ログイン失敗が急増した際は、まず「どこから」アクセスが来ているかを確認してください。
【確認箇所】 管理者設定>メンテナンス機能>ログ一覧
【確認手順】
1. ログ一覧画面にて、操作を「ログイン失敗」に絞り込んで検索します。
2. 該当するログの右端にある「参照」ボタンをクリックします。
3. 詳細画面に表示される「接続元IPアドレス」を確認します。

<判定基準と対策>
・IPアドレスが貴社拠点のもの(社内ネットワーク)である場合:
特定のユーザーがパスワードを忘れて試行を繰り返しているか、あるいはRPAなどの自動化ツールが古いパスワードのままログインを試みている可能性があります。該当ユーザーへのヒアリングやツールの設定確認を行ってください。
・IPアドレスが見知らぬ外部のものである場合:
第三者による不正アクセスの試行が疑われます。後述する「アカウントロック」の有効化や、特定のIP以外からのアクセスを遮断する「IPアドレス制限」オプションの導入を検討してください。

ログイン失敗を一定回数繰り返すアカウントを自動的に停止させる「アカウントロック」機能を有効化する

不正アクセス対策として最も有効な基本設定が「アカウントロック」です。短時間に何度もログインに失敗したアカウントを一時的に凍結することで、パスワードの総当たり攻撃を防ぎます。
【設定箇所】 管理者設定>システム設定>アカウントロックの設定
【設定手順】
1. 「アカウントロックの利用可否」を「利用する」に設定します。
2. 「ロックまでのログイン失敗回数」を指定します(例:5回など)。
3. 「ロックを解除するまでの時間」を設定します(例:30分、または管理者が解除するまで、など)。
この設定により、攻撃者が継続してログインを試みることが困難になります。

パスワードの管理方法を「管理者のみ」に変更し、ユーザーによる推測されやすいパスワード設定を防止する

ユーザーが安易なパスワードを設定していると、不正アクセスのリスクが高まります。セキュリティを強化するために、管理者がパスワードを一括管理する運用への切り替えができます。
【設定箇所】 管理者設定>システム設定>パスワードに関する設定
【設定手順】
1. 「管理方法」にて「管理者のみがパスワードを管理する」を選択します。
2. 「必須にする文字の種類」にて、英大文字・小文字・数字・記号のすべてにチェックを入れ、複雑なパスワードを強制します。
3. 「文字数」を長めに設定(例:10文字以上)することで、セキュリティ強度を向上させます。


さらなるセキュリティ強化のためのオプション機能

標準機能での対策に加え、接続元そのものを制限したい場合は、下記の有料オプションの活用をおすすめします。

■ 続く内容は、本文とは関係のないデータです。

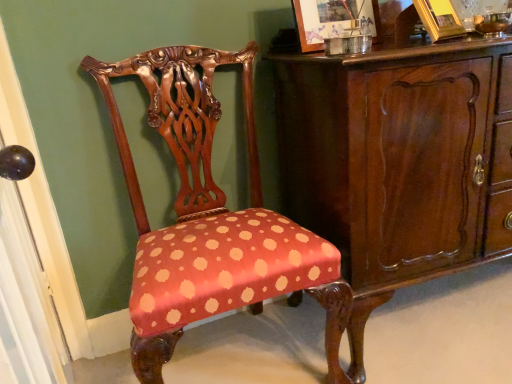
Question: Considering the relative sizes of mahogany wood cabinet at center and gold metallic picture frame at upper right, positioned as the 2th picture frame in left-to-right order, in the image provided, is mahogany wood cabinet at center shorter than gold metallic picture frame at upper right, positioned as the 2th picture frame in left-to-right order,?

Choices:
 (A) yes
 (B) no

Answer: (B)

Question: Is gold metallic picture frame at upper right, which appears as the 1th picture frame when viewed from the right, a part of mahogany wood cabinet at center?

Choices:
 (A) no
 (B) yes

Answer: (A)

Question: Is mahogany wood cabinet at center wider than gold metallic picture frame at upper right, positioned as the 2th picture frame in left-to-right order?

Choices:
 (A) yes
 (B) no

Answer: (A)

Question: Would you say mahogany wood cabinet at center is a long distance from gold metallic picture frame at upper right, which appears as the 1th picture frame when viewed from the right?

Choices:
 (A) no
 (B) yes

Answer: (A)

Question: Does mahogany wood cabinet at center turn towards gold metallic picture frame at upper right, positioned as the 2th picture frame in left-to-right order?

Choices:
 (A) no
 (B) yes

Answer: (A)

Question: Is wooden picture frame at upper center, positioned as the first picture frame in left-to-right order, inside the boundaries of gold metallic picture frame at upper right, positioned as the 2th picture frame in left-to-right order, or outside?

Choices:
 (A) inside
 (B) outside

Answer: (B)

Question: Considering the positions of wooden picture frame at upper center, which appears as the second picture frame when viewed from the right, and gold metallic picture frame at upper right, positioned as the 2th picture frame in left-to-right order, in the image, is wooden picture frame at upper center, which appears as the second picture frame when viewed from the right, taller or shorter than gold metallic picture frame at upper right, positioned as the 2th picture frame in left-to-right order,?

Choices:
 (A) tall
 (B) short

Answer: (A)

Question: Relative to gold metallic picture frame at upper right, positioned as the 2th picture frame in left-to-right order, is wooden picture frame at upper center, positioned as the first picture frame in left-to-right order, in front or behind?

Choices:
 (A) behind
 (B) front

Answer: (A)

Question: From the image's perspective, is wooden picture frame at upper center, which appears as the second picture frame when viewed from the right, above or below gold metallic picture frame at upper right, positioned as the 2th picture frame in left-to-right order?

Choices:
 (A) below
 (B) above

Answer: (A)

Question: From a real-world perspective, is wooden picture frame at upper center, which appears as the second picture frame when viewed from the right, above or below mahogany wood cabinet at center?

Choices:
 (A) above
 (B) below

Answer: (A)

Question: Considering their positions, is wooden picture frame at upper center, which appears as the second picture frame when viewed from the right, located in front of or behind mahogany wood cabinet at center?

Choices:
 (A) behind
 (B) front

Answer: (A)

Question: Would you say wooden picture frame at upper center, which appears as the second picture frame when viewed from the right, is inside or outside mahogany wood cabinet at center?

Choices:
 (A) inside
 (B) outside

Answer: (B)

Question: From their relative heights in the image, would you say wooden picture frame at upper center, which appears as the second picture frame when viewed from the right, is taller or shorter than mahogany wood cabinet at center?

Choices:
 (A) tall
 (B) short

Answer: (B)

Question: From the image's perspective, is polka dot fabric chair at center positioned above or below mahogany wood cabinet at center?

Choices:
 (A) above
 (B) below

Answer: (B)

Question: Is polka dot fabric chair at center wider or thinner than mahogany wood cabinet at center?

Choices:
 (A) wide
 (B) thin

Answer: (B)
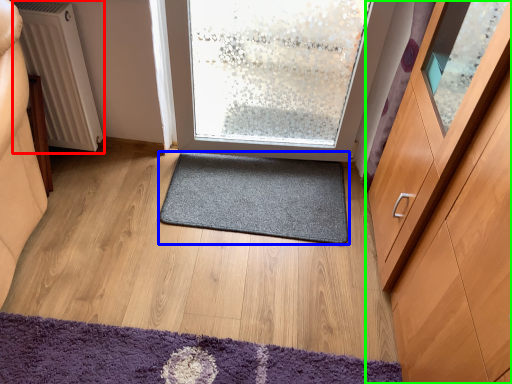
Question: Based on their relative distances, which object is farther from radiator (highlighted by a red box)? Choose from mat (highlighted by a blue box) and cabinetry (highlighted by a green box).

Choices:
 (A) mat
 (B) cabinetry

Answer: (B)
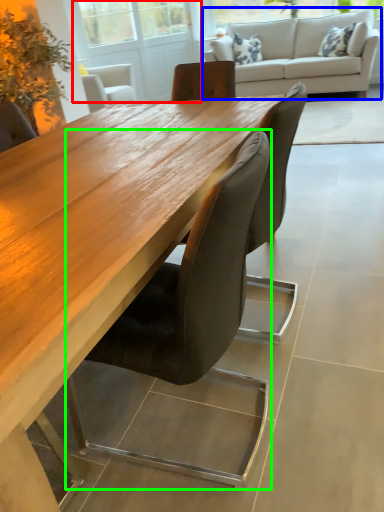
Question: Which is farther away from screen door (highlighted by a red box)? studio couch (highlighted by a blue box) or chair (highlighted by a green box)?

Choices:
 (A) studio couch
 (B) chair

Answer: (B)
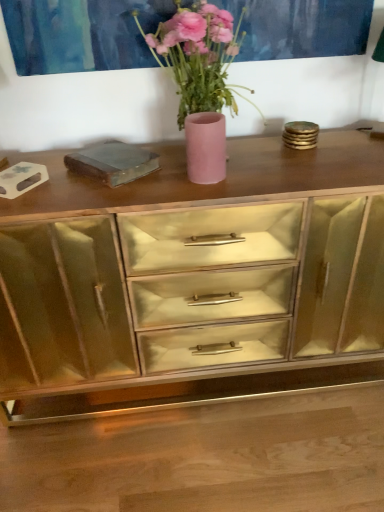
Image resolution: width=384 pixels, height=512 pixels. Find the location of `spots to the right of pink matte vase at center`. spots to the right of pink matte vase at center is located at coordinates (314, 161).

特定の拠点以外からのアクセスを完全に遮断する「IPアドレス制限サービス」

会社や拠点のグローバルIPアドレスを登録することで、許可されていないネットワークからのアクセスを「楽楽販売」のログイン画面に到達する前に遮断します。外部からの不正アクセスを物理的に防ぐのに最も効果的です。
IPアドレス制限サービス

許可された端末からのみログインを可能にする「SSLクライアント認証サービス」

IPアドレスが固定できないテレワーク環境などにおいて、特定のパソコンやスマートフォンにインストールした「電子証明書」を持つ端末からのみアクセスを許可します。IDとパスワードが漏洩した場合でも、証明書のない端末からはログインできないため、強固な対策となります。